**WORK REQUIRED:**
Copy out the entries below, switching each "zh.wikipedia.org" for "en.wikipedia.org" and keeping everything else unchanged.

**Stored data entries:**

+ + +

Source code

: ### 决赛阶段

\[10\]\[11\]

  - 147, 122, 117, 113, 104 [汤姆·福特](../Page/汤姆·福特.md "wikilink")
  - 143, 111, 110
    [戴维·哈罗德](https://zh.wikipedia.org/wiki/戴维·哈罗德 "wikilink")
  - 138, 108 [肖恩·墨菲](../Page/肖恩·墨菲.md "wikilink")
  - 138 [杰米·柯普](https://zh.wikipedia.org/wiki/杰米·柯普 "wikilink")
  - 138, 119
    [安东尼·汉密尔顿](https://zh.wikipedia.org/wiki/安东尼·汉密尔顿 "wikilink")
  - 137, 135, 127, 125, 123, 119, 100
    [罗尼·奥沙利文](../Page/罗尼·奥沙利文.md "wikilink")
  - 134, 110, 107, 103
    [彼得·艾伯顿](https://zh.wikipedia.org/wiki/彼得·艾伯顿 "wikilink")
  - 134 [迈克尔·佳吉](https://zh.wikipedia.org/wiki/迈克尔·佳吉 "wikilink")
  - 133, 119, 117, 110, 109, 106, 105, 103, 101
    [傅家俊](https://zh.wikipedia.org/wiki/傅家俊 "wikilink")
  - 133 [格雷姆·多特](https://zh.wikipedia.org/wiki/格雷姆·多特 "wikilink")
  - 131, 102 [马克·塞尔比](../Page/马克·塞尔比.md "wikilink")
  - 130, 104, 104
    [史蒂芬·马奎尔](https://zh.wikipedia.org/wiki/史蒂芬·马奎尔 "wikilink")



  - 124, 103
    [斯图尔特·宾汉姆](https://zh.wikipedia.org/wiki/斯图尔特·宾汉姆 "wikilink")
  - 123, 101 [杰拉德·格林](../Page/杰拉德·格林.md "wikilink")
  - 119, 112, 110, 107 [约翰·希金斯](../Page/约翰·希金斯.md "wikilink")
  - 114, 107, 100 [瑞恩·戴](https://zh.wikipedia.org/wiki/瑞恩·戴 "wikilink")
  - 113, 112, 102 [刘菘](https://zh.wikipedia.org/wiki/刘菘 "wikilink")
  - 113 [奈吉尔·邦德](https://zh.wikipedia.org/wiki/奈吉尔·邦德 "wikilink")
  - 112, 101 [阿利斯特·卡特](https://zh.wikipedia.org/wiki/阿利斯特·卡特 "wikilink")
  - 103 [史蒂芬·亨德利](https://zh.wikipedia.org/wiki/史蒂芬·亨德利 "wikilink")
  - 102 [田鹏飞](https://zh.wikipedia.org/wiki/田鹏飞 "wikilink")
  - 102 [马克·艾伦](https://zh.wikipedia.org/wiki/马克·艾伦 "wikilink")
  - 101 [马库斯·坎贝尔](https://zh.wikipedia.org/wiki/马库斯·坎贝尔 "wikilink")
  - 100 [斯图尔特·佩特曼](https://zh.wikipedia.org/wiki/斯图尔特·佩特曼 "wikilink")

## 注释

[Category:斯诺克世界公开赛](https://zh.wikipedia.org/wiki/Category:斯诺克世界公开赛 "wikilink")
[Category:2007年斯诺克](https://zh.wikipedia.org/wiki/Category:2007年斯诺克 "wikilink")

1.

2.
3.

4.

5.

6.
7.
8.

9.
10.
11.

+ + +

**COMPLETED TASK:**
Source code

: ### 决赛阶段

\[10\]\[11\]

  - 147, 122, 117, 113, 104 [汤姆·福特](../Page/汤姆·福特.md "wikilink")
  - 143, 111, 110
    [戴维·哈罗德](https://en.wikipedia.org/wiki/戴维·哈罗德 "wikilink")
  - 138, 108 [肖恩·墨菲](../Page/肖恩·墨菲.md "wikilink")
  - 138 [杰米·柯普](https://en.wikipedia.org/wiki/杰米·柯普 "wikilink")
  - 138, 119
    [安东尼·汉密尔顿](https://en.wikipedia.org/wiki/安东尼·汉密尔顿 "wikilink")
  - 137, 135, 127, 125, 123, 119, 100
    [罗尼·奥沙利文](../Page/罗尼·奥沙利文.md "wikilink")
  - 134, 110, 107, 103
    [彼得·艾伯顿](https://en.wikipedia.org/wiki/彼得·艾伯顿 "wikilink")
  - 134 [迈克尔·佳吉](https://en.wikipedia.org/wiki/迈克尔·佳吉 "wikilink")
  - 133, 119, 117, 110, 109, 106, 105, 103, 101
    [傅家俊](https://en.wikipedia.org/wiki/傅家俊 "wikilink")
  - 133 [格雷姆·多特](https://en.wikipedia.org/wiki/格雷姆·多特 "wikilink")
  - 131, 102 [马克·塞尔比](../Page/马克·塞尔比.md "wikilink")
  - 130, 104, 104
    [史蒂芬·马奎尔](https://en.wikipedia.org/wiki/史蒂芬·马奎尔 "wikilink")



  - 124, 103
    [斯图尔特·宾汉姆](https://en.wikipedia.org/wiki/斯图尔特·宾汉姆 "wikilink")
  - 123, 101 [杰拉德·格林](../Page/杰拉德·格林.md "wikilink")
  - 119, 112, 110, 107 [约翰·希金斯](../Page/约翰·希金斯.md "wikilink")
  - 114, 107, 100 [瑞恩·戴](https://en.wikipedia.org/wiki/瑞恩·戴 "wikilink")
  - 113, 112, 102 [刘菘](https://en.wikipedia.org/wiki/刘菘 "wikilink")
  - 113 [奈吉尔·邦德](https://en.wikipedia.org/wiki/奈吉尔·邦德 "wikilink")
  - 112, 101 [阿利斯特·卡特](https://en.wikipedia.org/wiki/阿利斯特·卡特 "wikilink")
  - 103 [史蒂芬·亨德利](https://en.wikipedia.org/wiki/史蒂芬·亨德利 "wikilink")
  - 102 [田鹏飞](https://en.wikipedia.org/wiki/田鹏飞 "wikilink")
  - 102 [马克·艾伦](https://en.wikipedia.org/wiki/马克·艾伦 "wikilink")
  - 101 [马库斯·坎贝尔](https://en.wikipedia.org/wiki/马库斯·坎贝尔 "wikilink")
  - 100 [斯图尔特·佩特曼](https://en.wikipedia.org/wiki/斯图尔特·佩特曼 "wikilink")

## 注释

[Category:斯诺克世界公开赛](https://en.wikipedia.org/wiki/Category:斯诺克世界公开赛 "wikilink")
[Category:2007年斯诺克](https://en.wikipedia.org/wiki/Category:2007年斯诺克 "wikilink")

1.

2.
3.

4.

5.

6.
7.
8.

9.
10.
11.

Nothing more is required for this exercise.